- Born: Prudence Anne Villiers Farrow January 20, 1948 (age 78) Los Angeles, California, U.S.
- Education: University of California, Berkeley; University of California, Los Angeles; ;
- Occupations: Author; meditation teacher; producer;
- Spouse: Albert Bruns ​(m. 1969)​
- Children: 3
- Parent: John Farrow; Maureen O'Sullivan; ;
- Relatives: Patrick Villiers Farrow (brother); Mia Farrow (sister); Tisa Farrow (sister); Ronan Farrow (nephew); ;

= Prudence Farrow =

American meditation instructor, film producer, and writer

Prudence Anne Villiers Farrow Bruns (born January 20, 1948) is an American author, meditation teacher, and film producer. She is a daughter of film director John Farrow and actress Maureen O'Sullivan and younger sister of actress Mia Farrow. Farrow is the subject of the Beatles song "Dear Prudence", which references her time studying Transcendental Meditation in Rishikesh with the Beatles in early 1968.

==Early life==
Farrow was raised as a Catholic and attended convent schools. She learned the Transcendental Meditation technique (TM) in 1966 at UCLA, and the next year became interested in yoga, opening a yoga institute at a former church in Boston. In 1968, Farrow, along with her sister Mia and brother Johnny, traveled with Maharishi Mahesh Yogi from New York to India, and then to the Maharishi's ashram in Rishikesh for a Transcendental Meditation teacher training course.

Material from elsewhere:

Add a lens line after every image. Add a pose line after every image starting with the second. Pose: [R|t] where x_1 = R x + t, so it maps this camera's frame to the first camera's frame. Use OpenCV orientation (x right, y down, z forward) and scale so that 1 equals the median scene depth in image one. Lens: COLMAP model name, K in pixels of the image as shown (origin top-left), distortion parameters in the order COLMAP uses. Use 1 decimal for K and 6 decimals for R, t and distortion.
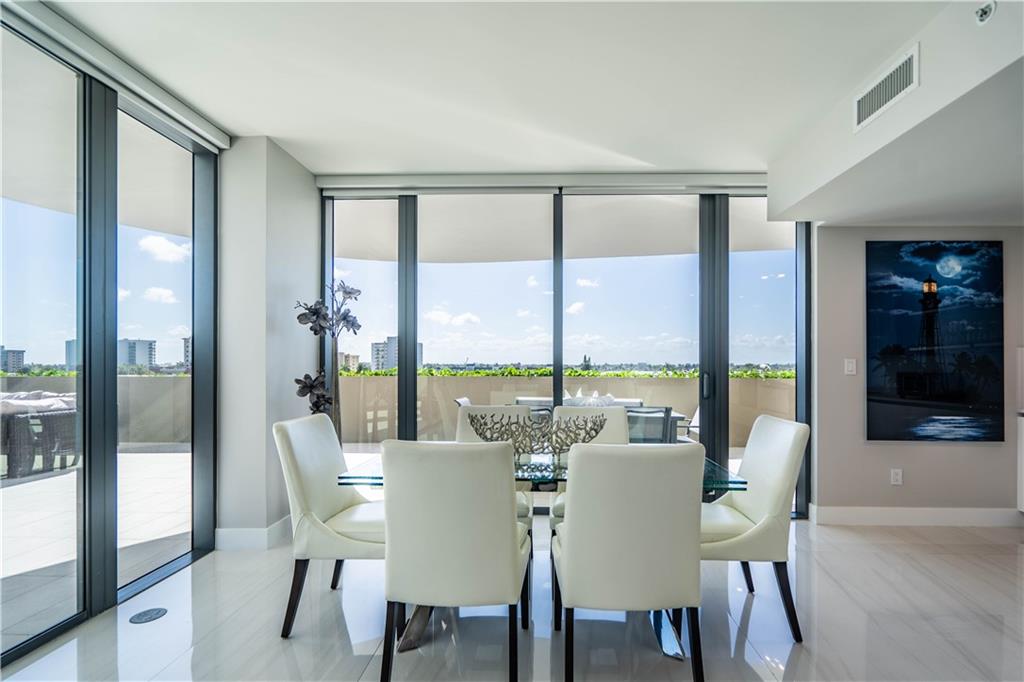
lens RADIAL K [[475.9, 0, 533.3], [0, 475.9, 370.8], [0, 0, 1]] dist [-0.002000, 0.002461]
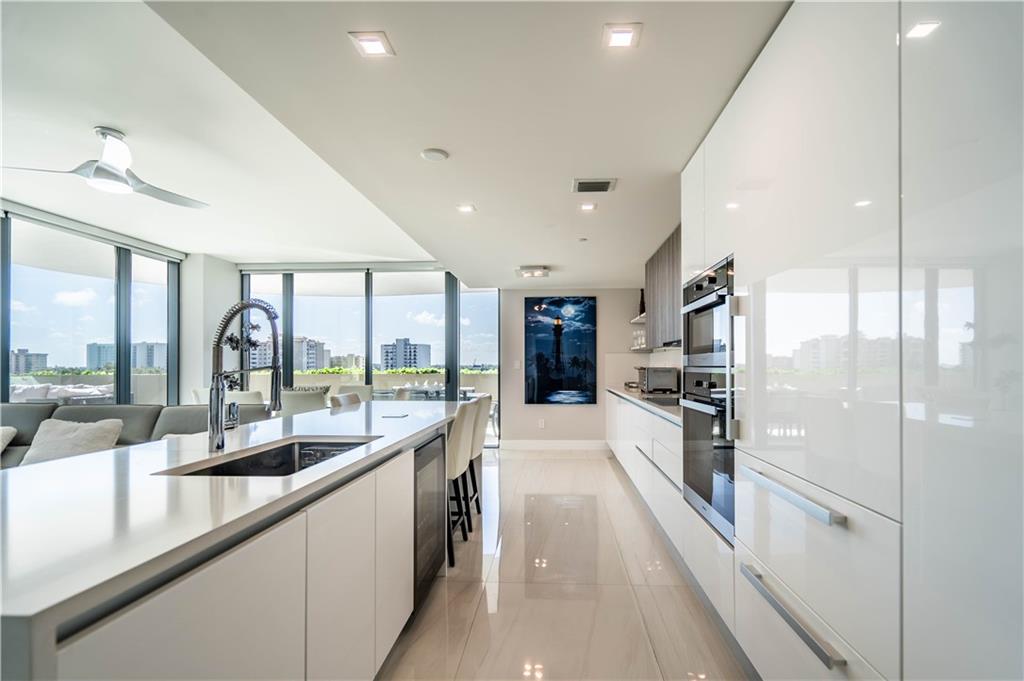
lens RADIAL K [[475.9, 0, 535.9], [0, 475.9, 360.8], [0, 0, 1]] dist [-0.002000, 0.002461]
pose [[0.999800, -0.008040, -0.018288, 0.780159], [0.007651, 0.999745, -0.021269, 0.016945], [0.018455, 0.021125, 0.999606, -0.870625]]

The Beatles arrived shortly thereafter. Farrow was dedicated to practicing the TM technique so she could become a TM teacher. She said: "I would always rush straight back to my room after lectures and meals so I could meditate. John, George and Paul would all want to sit around jamming and having a good time and I'd be flying into my room. They were all serious about what they were doing, but they just weren't as fanatical as me". She "turned into a near recluse" and "rarely came out" of her cottage. Lennon was asked to "contact her and make sure she came out more often to socialize" and he wrote the song "Dear Prudence". According to Lennon, "She'd been locked in for three weeks and was trying to reach God quicker than anyone else".

==Career==
Farrow taught TM for several decades after her teacher training course in India. Among those she mentored was comedian Andy Kaufman. She returned to India for further instruction from the Maharishi in 1986 and has taught Transcendental Meditation in Florida since 1970.

Later in her life, Farrow earned a BA, an MA, and a PhD from the University of California, Berkeley, where she majored in Asian studies. Her doctoral dissertation was on pulse diagnosis, titled Nadivijnana, the Crest-Jewel of Ayurveda: A Translation of Six Central Texts and an Examination of the Sources, Influences and Development of Indian Pulse-Diagnosis. Farrow became an elementary school teacher and according to her résumé she has held teaching positions or presented at conferences held at the University of California at Berkeley, Rutgers University and the University of Wisconsin.

Farrow has worked in the theater and film industry as a production assistant on The Muppets Take Manhattan (1984) and the art department coordinator for The Purple Rose of Cairo (1985). She also "conceived and co-produced" the film Widows' Peak (1994), which featured her sister, Mia, in a part originally written for their mother, Maureen O'Sullivan. In 1999, she was one of four producers involved in staging Up From the Ground at the Westbeth Theatre in New York City.

Farrow became a magazine writer in the 2000s. Using her married name, Prudence Bruns, she has authored articles on Asian studies, world religions, ayurveda, and healthy living. In 2012, Farrow established the non-profit Dear Prudence Foundation to raise funds for a documentary film of the 2013 Kumbh Mela festival which is held in India every twelve years.

==Personal life==
Farrow married teacher Albert Morrill Bruns in December 1969. They have three children and four grandchildren.

Farrow was also known to have been in a relationship with later-convicted murderer Robert Durst, whom she dated for three years up to 1982.